Supplied passage
——

Researchers Win NSF Grant to Advance Study of the Cocktail Party Effect
Long-known auditory phenomenon remains little understood
By Liz Sheeley
Two ENG professors have been awarded nearly $1 million from the National Science Foundation (NSF) as part of the Brain Research through Advancing Innovative Neurotechnologies (BRAIN) initiative. Principal Investigator Associate Professor Kamal Sen (BME) and Co-Principal Investigator Associate Professor Xue Han (BME) will study the neural networks that allow the brain to distinguish sounds from each other.


“I’m really excited about launching this new interdisciplinary collaboration with Xue,” says Sen. “By merging our expertise in computational analysis and modeling with Xue’s expertise in powerful optogenetic techniques to probe neural circuits, we can combine theory and sophisticated experiments to work towards solving the longstanding cocktail party problem.”

——

Dataset entries
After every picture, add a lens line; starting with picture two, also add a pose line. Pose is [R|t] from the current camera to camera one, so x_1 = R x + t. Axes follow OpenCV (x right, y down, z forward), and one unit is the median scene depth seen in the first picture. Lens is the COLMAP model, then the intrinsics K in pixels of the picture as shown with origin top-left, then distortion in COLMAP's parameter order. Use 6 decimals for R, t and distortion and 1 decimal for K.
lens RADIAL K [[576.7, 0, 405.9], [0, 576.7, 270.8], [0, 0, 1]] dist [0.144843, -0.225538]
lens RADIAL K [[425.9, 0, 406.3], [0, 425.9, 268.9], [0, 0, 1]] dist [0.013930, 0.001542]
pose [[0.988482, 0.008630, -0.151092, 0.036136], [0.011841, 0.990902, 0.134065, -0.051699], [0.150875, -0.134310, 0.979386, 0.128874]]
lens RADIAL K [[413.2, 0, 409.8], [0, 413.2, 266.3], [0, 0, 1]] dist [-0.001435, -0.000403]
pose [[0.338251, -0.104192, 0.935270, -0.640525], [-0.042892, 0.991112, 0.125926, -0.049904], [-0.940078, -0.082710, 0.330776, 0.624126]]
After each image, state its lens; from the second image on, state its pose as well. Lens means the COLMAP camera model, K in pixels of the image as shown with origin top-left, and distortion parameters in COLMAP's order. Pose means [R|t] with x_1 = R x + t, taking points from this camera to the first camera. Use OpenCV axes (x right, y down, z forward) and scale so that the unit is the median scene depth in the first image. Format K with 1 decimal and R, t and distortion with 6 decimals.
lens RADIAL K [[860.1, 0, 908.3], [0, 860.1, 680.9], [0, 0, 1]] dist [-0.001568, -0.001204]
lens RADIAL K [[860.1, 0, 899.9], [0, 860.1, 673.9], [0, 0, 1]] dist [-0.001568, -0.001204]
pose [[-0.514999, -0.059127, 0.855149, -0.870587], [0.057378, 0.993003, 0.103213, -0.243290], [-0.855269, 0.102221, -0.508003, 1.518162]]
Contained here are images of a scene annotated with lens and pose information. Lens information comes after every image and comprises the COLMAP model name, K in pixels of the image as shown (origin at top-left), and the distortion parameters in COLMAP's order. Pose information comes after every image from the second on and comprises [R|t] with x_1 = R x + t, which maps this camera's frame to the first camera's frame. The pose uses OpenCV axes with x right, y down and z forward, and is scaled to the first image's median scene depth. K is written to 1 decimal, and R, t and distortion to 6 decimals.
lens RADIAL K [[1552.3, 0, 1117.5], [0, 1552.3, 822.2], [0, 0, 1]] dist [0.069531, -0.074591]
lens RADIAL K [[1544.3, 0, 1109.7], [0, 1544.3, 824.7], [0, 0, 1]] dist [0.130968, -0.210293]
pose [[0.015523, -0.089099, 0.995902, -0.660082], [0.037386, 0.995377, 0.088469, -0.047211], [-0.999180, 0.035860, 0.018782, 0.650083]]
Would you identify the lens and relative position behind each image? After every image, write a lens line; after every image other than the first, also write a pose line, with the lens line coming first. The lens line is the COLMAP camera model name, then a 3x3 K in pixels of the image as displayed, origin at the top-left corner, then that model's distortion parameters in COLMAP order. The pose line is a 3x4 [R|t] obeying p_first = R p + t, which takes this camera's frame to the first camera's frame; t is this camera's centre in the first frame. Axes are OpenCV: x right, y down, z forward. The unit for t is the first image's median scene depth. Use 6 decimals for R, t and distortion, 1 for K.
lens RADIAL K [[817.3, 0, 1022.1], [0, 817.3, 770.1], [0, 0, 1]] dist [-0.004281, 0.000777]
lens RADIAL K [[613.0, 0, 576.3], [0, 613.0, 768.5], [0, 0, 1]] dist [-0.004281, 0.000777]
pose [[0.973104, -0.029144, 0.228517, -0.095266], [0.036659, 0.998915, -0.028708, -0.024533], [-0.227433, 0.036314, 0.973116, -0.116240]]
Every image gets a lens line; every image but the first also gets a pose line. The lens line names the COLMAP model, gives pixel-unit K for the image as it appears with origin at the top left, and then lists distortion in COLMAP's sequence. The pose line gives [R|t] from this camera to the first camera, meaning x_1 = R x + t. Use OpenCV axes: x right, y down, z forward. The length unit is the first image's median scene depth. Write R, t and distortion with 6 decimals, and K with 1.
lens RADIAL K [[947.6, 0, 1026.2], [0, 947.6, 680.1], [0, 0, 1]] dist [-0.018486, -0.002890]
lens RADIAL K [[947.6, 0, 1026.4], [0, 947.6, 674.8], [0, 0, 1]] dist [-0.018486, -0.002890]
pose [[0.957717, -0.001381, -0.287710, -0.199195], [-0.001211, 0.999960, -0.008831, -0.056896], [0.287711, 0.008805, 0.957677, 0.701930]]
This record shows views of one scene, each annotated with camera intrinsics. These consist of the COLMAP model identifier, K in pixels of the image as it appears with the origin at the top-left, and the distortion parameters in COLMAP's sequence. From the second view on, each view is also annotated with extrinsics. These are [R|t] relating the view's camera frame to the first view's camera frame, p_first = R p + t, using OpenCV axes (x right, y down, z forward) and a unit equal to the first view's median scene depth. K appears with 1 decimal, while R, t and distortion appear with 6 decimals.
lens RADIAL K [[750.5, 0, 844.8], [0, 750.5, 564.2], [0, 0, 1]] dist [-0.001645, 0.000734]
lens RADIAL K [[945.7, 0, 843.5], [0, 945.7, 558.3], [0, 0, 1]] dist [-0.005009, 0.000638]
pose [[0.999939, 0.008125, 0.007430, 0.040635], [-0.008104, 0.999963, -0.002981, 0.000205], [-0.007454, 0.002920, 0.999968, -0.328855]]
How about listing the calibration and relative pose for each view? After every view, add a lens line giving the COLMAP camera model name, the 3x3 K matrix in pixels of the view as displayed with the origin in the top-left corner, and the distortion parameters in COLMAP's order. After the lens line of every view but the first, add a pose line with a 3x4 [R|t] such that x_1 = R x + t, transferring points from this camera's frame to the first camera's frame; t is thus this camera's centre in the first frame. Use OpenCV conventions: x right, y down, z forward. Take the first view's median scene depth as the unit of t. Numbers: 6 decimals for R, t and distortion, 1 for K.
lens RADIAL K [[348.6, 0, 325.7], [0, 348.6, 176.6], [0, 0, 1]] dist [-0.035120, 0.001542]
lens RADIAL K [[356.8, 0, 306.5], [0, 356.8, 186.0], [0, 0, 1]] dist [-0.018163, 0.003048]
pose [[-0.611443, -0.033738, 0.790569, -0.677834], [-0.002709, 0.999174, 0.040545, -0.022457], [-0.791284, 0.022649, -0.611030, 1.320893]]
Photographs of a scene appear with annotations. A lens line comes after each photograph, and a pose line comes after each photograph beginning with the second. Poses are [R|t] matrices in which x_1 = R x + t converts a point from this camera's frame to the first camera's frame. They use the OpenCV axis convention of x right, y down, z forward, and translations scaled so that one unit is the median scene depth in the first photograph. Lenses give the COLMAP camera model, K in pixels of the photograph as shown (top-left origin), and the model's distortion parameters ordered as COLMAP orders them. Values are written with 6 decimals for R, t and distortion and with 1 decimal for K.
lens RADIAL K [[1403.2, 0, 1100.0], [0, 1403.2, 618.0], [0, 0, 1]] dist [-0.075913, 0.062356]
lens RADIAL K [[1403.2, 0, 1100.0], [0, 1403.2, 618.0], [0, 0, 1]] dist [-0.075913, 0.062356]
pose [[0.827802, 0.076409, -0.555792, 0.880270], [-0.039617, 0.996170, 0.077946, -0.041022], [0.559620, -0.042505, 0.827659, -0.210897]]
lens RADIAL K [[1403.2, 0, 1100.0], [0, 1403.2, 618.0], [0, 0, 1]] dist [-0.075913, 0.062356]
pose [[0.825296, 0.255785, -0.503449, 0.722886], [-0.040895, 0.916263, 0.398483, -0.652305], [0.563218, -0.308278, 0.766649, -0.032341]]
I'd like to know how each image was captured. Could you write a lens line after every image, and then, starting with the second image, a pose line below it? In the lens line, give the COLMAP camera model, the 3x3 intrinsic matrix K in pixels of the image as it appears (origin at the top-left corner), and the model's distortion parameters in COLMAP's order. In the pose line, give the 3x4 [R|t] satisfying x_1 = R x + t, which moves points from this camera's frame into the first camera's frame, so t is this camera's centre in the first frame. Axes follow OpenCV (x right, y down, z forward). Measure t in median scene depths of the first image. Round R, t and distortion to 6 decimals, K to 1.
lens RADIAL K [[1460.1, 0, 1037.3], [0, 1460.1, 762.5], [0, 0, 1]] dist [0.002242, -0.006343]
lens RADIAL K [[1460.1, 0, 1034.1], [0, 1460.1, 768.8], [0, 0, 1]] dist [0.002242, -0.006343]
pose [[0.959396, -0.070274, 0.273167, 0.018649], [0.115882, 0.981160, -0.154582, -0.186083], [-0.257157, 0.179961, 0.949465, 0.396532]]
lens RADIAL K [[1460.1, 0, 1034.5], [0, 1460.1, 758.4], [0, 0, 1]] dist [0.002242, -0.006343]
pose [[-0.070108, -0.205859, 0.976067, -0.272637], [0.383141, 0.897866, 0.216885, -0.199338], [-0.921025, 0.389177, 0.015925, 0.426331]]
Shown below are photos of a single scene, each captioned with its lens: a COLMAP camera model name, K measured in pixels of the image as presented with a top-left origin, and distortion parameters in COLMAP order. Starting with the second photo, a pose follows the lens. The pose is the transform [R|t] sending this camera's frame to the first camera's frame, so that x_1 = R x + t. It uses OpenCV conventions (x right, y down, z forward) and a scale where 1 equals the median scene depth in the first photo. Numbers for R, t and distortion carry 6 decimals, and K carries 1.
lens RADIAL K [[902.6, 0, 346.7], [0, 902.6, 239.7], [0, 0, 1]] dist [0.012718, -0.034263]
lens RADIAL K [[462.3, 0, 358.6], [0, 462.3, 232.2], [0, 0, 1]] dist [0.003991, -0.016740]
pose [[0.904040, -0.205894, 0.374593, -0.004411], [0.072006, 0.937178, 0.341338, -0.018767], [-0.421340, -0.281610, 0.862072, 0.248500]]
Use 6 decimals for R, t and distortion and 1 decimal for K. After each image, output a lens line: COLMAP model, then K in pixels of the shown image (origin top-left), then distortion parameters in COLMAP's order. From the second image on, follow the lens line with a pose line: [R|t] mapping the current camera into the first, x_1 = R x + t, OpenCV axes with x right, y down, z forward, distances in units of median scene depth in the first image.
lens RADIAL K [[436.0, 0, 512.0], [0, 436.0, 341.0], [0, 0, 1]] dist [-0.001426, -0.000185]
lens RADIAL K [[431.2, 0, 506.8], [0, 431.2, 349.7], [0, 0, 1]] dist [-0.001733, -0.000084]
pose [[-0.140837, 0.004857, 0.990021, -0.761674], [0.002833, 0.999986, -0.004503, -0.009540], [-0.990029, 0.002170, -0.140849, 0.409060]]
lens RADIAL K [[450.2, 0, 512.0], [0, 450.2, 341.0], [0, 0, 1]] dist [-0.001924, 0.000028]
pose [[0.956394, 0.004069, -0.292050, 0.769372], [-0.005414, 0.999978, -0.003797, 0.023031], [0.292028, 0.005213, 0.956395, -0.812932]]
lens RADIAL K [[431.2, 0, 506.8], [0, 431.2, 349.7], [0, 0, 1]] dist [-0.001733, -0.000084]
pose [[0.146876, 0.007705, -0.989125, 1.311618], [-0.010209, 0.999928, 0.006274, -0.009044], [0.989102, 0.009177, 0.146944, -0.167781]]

——

Work instructions
A. In the article on the NSF grant, who is named as Co-Principal Investigator?
B. From the article on the NSF grant, repeat everything from "Researchers Win NSF" down to "from each other.".

Solutions below
A. Associate Professor Xue Han (BME).

B.
Researchers Win NSF Grant to Advance Study of the Cocktail Party Effect
Long-known auditory phenomenon remains little understood
By Liz Sheeley
Two ENG professors have been awarded nearly $1 million from the National Science Foundation (NSF) as part of the Brain Research through Advancing Innovative Neurotechnologies (BRAIN) initiative. Principal Investigator Associate Professor Kamal Sen (BME) and Co-Principal Investigator Associate Professor Xue Han (BME) will study the neural networks that allow the brain to distinguish sounds from each other.